U of L professor chronicles experiences of African Americans who immigrated to Russia
Writer:Larry Muhammad
2/8/2009 Louisville Courier-Journal
Post-Soviet Russia today is often thought of as a corrupt oligarchy that dominates neighboring republics through economic and military means.
But in the early 20th century, some considered Russia an egalitarian paradise, its Bolshevik Revolution a beacon of hope for the world's downtrodden -- including some African-Americans.
Hundreds of black professionals frustrated by racism in the United States -- farmers, engineers, teachers, artists and intellectuals -- rushed to this new land of socialist opportunity between the 1920s and 1940s, seeking the respect and freedom denied them in the land of their birth.
They're the subject of "Blacks, Reds, and Russians: Sojourners in Search of the Soviet Promise" (Rutgers University Press, 2008), a new book by Joy Carew, an associate professor of pan-African studies at the University of Louisville.
Carew, a teacher of the Russian language who has led several tours to the country, said that Vladimir Lenin, the victorious revolutionary intent on transforming the society after centuries of Czarist rule, was suspicious of old-guard bourgeois specialists and sought help elsewhere.
"The model under Lenin of the Soviet experiment was very hopeful," Carew said in an interview. "People wanted to believe they were participating in constructing something new, and (had) no reason to believe this wasn't the case."
American blacks with technical and professional skills -- and sympathies for the Soviet experiment -- were actively recruited to emigrate, Carew said.
And as she notes in her book: "The black specialists could serve as bridges between the country's non-Russian people of color and the plans of a modernizing Soviet state. Ultimately, the majority of the black sojourners of the 1920s and 1930s returned to the United States shortly after their study or contract periods. … But a smaller group decided to remain, as the prospects of life under the Soviet experiment seemed far brighter than the certainty of returning to the Great Depression and a life under the crippling 'Jim Crow' in the United States."
Some well-known black leaders were involved, including scientist George Washington Carver, who helped organize an early team of agricultural experts; writer Langston Hughes, who traveled extensively in the country by train and wrote lengthy reports on life there; W.E.B. DuBois, America's leading black intellectual at the time; and Paul Robeson, the world-renowned actor, concert performer and political activist.

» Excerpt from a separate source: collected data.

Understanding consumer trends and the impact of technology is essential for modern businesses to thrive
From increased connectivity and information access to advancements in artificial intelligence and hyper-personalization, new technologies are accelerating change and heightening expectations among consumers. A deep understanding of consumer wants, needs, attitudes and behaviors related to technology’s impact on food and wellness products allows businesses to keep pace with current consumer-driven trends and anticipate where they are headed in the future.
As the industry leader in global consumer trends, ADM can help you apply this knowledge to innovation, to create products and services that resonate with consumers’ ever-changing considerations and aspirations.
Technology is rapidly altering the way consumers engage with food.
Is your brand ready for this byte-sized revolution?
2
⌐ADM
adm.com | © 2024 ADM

But as the Soviet Union and the United States became geopolitical adversaries in the 1950s, any such association with a communist government or political party invited career-ending public ostracism, if not imprisonment for treason.

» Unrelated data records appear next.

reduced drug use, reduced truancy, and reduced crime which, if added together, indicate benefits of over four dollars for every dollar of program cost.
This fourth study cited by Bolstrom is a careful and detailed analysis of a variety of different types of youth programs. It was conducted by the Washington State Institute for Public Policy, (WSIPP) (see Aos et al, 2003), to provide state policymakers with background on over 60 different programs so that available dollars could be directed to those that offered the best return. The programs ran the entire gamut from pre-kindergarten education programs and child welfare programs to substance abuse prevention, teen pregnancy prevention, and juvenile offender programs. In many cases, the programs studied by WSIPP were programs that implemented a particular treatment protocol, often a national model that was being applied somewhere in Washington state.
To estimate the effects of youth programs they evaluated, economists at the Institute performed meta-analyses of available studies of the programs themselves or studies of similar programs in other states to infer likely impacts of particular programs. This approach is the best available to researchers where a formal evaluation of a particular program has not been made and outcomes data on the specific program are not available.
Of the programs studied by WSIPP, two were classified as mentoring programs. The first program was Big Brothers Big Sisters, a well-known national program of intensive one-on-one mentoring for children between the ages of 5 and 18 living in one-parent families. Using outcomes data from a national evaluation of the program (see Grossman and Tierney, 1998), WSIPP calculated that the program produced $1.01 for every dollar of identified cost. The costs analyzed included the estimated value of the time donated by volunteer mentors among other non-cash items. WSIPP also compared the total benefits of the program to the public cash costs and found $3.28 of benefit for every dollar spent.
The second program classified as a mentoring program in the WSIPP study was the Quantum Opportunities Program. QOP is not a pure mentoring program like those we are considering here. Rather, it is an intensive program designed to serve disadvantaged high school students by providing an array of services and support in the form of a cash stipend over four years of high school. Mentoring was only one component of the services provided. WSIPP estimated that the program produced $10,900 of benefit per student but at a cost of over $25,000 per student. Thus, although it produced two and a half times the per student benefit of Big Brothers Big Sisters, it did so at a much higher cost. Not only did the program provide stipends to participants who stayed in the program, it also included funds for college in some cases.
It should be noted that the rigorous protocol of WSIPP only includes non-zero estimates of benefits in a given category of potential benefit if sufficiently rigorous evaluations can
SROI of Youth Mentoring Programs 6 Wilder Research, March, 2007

The House Committee on Un-American Activities subpoenaed many blacks to testify, including the defiant Robeson, whose passport was revoked.
And although DuBois is known for his groundbreaking study, "The Souls of Black Folk," he's also often criticized for sugarcoating the Soviet despotism that presaged the bloody reign of Joseph Stalin.

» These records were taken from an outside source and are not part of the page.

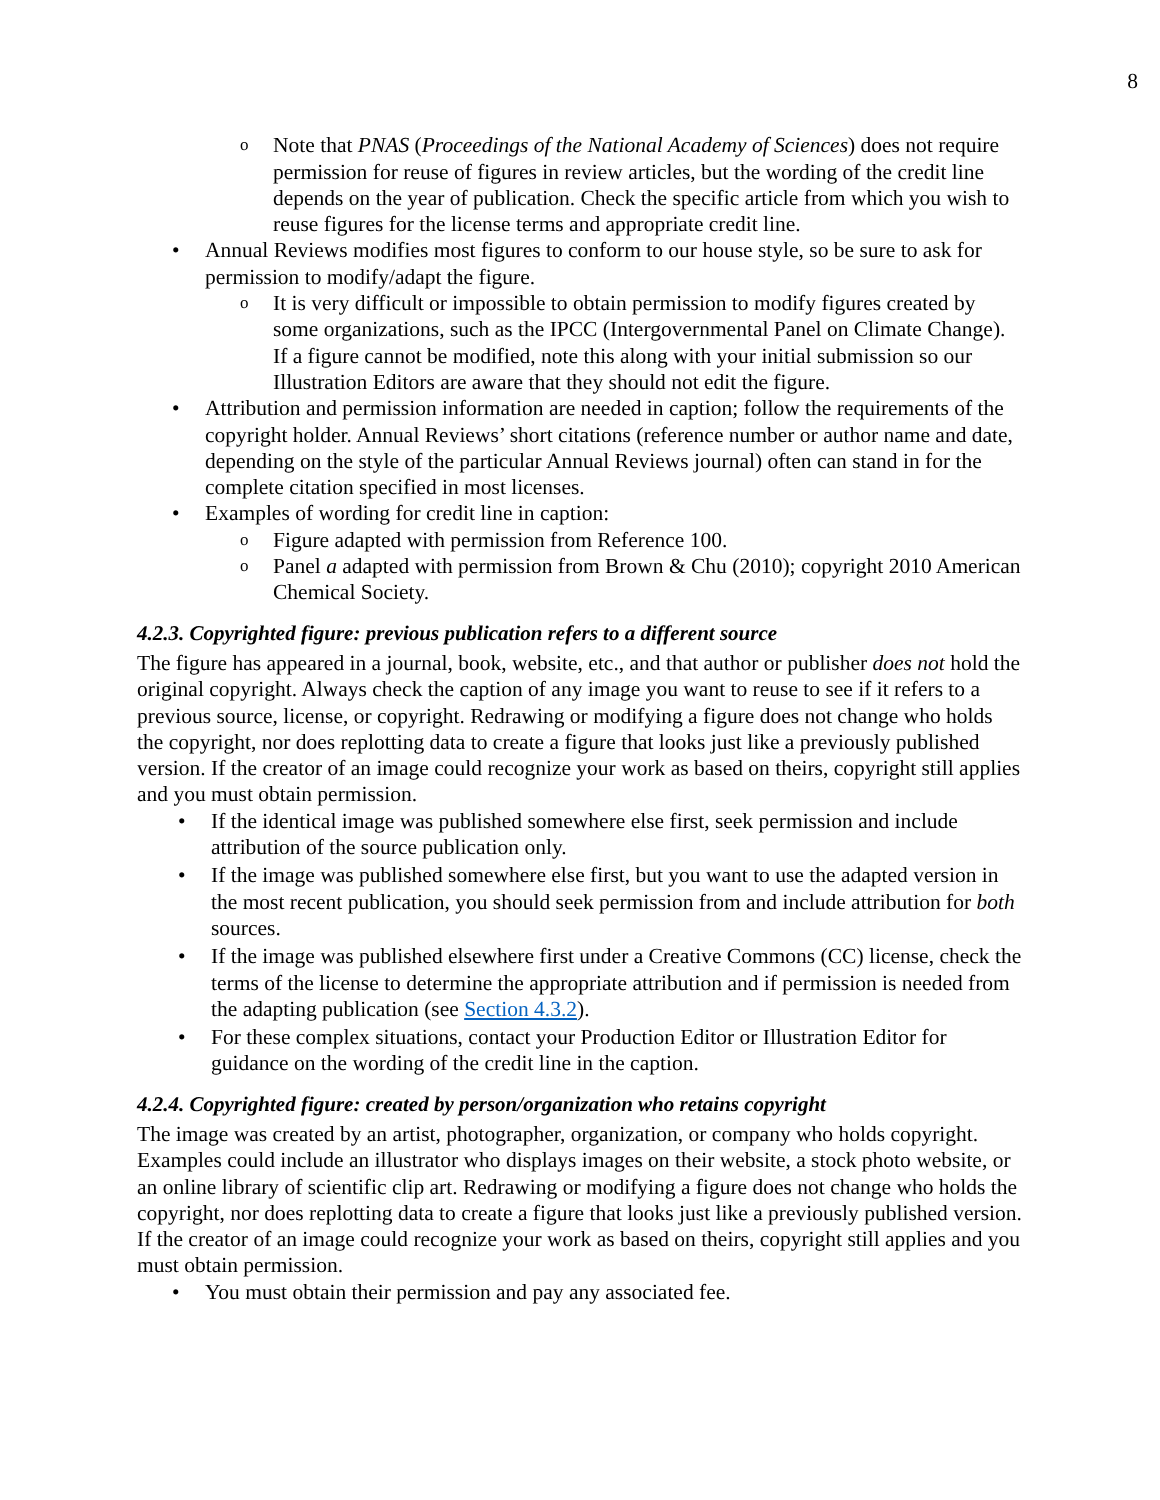8
Note that PNAS (Proceedings of the National Academy of Sciences) does not require permission for reuse of figures in review articles, but the wording of the credit line depends on the year of publication. Check the specific article from which you wish to reuse figures for the license terms and appropriate credit line.
Annual Reviews modifies most figures to conform to our house style, so be sure to ask for permission to modify/adapt the figure.
It is very difficult or impossible to obtain permission to modify figures created by some organizations, such as the IPCC (Intergovernmental Panel on Climate Change). If a figure cannot be modified, note this along with your initial submission so our Illustration Editors are aware that they should not edit the figure.
Attribution and permission information are needed in caption; follow the requirements of the copyright holder. Annual Reviews’ short citations (reference number or author name and date, depending on the style of the particular Annual Reviews journal) often can stand in for the complete citation specified in most licenses.
Examples of wording for credit line in caption:
Figure adapted with permission from Reference 100.
Panel a adapted with permission from Brown & Chu (2010); copyright 2010 American Chemical Society.
4.2.3. Copyrighted figure: previous publication refers to a different source
The figure has appeared in a journal, book, website, etc., and that author or publisher does not hold the original copyright. Always check the caption of any image you want to reuse to see if it refers to a previous source, license, or copyright. Redrawing or modifying a figure does not change who holds the copyright, nor does replotting data to create a figure that looks just like a previously published version. If the creator of an image could recognize your work as based on theirs, copyright still applies and you must obtain permission.
If the identical image was published somewhere else first, seek permission and include attribution of the source publication only.
If the image was published somewhere else first, but you want to use the adapted version in the most recent publication, you should seek permission from and include attribution for both sources.
If the image was published elsewhere first under a Creative Commons (CC) license, check the terms of the license to determine the appropriate attribution and if permission is needed from the adapting publication (see Section 4.3.2).
For these complex situations, contact your Production Editor or Illustration Editor for guidance on the wording of the credit line in the caption.
4.2.4. Copyrighted figure: created by person/organization who retains copyright
The image was created by an artist, photographer, organization, or company who holds copyright. Examples could include an illustrator who displays images on their website, a stock photo website, or an online library of scientific clip art. Redrawing or modifying a figure does not change who holds the copyright, nor does replotting data to create a figure that looks just like a previously published version. If the creator of an image could recognize your work as based on theirs, copyright still applies and you must obtain permission.
You must obtain their permission and pay any associated fee.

"When you get to the 1950s, they believed that under Nikita Khrushchev there was an opportunity to return to that earlier society, that egalitarian time that appreciated the talents of everyone," Carew said.
"There was a kind of pragmatism; you had the Stalinist years, but at the same time you had no perfect models out there. Certainly with Jim Crow and lynching going in America and the colonial behavior of the European nations, you had no saints out there. Soviet support of the anti-colonial movement, that was a big part of it. This made the alliance with the Soviets more important."
Many African-American professionals of the era settled permanently in Russia, marrying Russian citizens, raising families and assimilating into Russian society.
"Blacks, Reds, and Russians" is grounded in primary source material and interviews with descendants, but tells this compelling race-relations saga as well from Carew's first-hand experience.
She began studying Russian language and culture while attending The Putney School in southern Vermont in 1960, received her bachelor's and master's degrees in the language from Illinois Institute of Technology in Chicago and first visited the Soviet Union as a college student in 1967.
In 1979, she returned with her husband, Jan Carew, the noted author and leading Caribbean intellectual who in the 1950s had studied in Czechoslovakia. He was invited to Russia by the Soviet Writers' Union and his first novel, "Black Midas," was translated into Russian.
Her parents, Maurice and Eliza Gleason, had visited Russia in 1957 and had left a detailed log of stories.
She wrote, "A special feature was that their group would be among the first to visit the Soviet Union in the Nikita Khrushchev era. My father knew Paul Robeson through the fraternity they shared and was well aware of his struggles with the U.S. government over his support of the Soviet Union. He was curious to test Robeson's contention that Soviet relations with blacks were quite different from those between whites and blacks in the United States."
She recounted the later growth of expatriate disappointment with special treatment while average Russian citizens suffered, the constant surveillance by secret police, and suspicions during the Cold War that they were American spies.
But she called hate crimes based on race that occurred in Russia an anomaly caused by the collapse of the Soviet system, and called her personal journey a fascinating adventure.
"I took Russian in school because I wanted to be different," she said. "Then I heard the stories my parents told.
"Taking something on a whim -- that's led to my life's path. It's been an elaborate series of experiences that I've never regretted."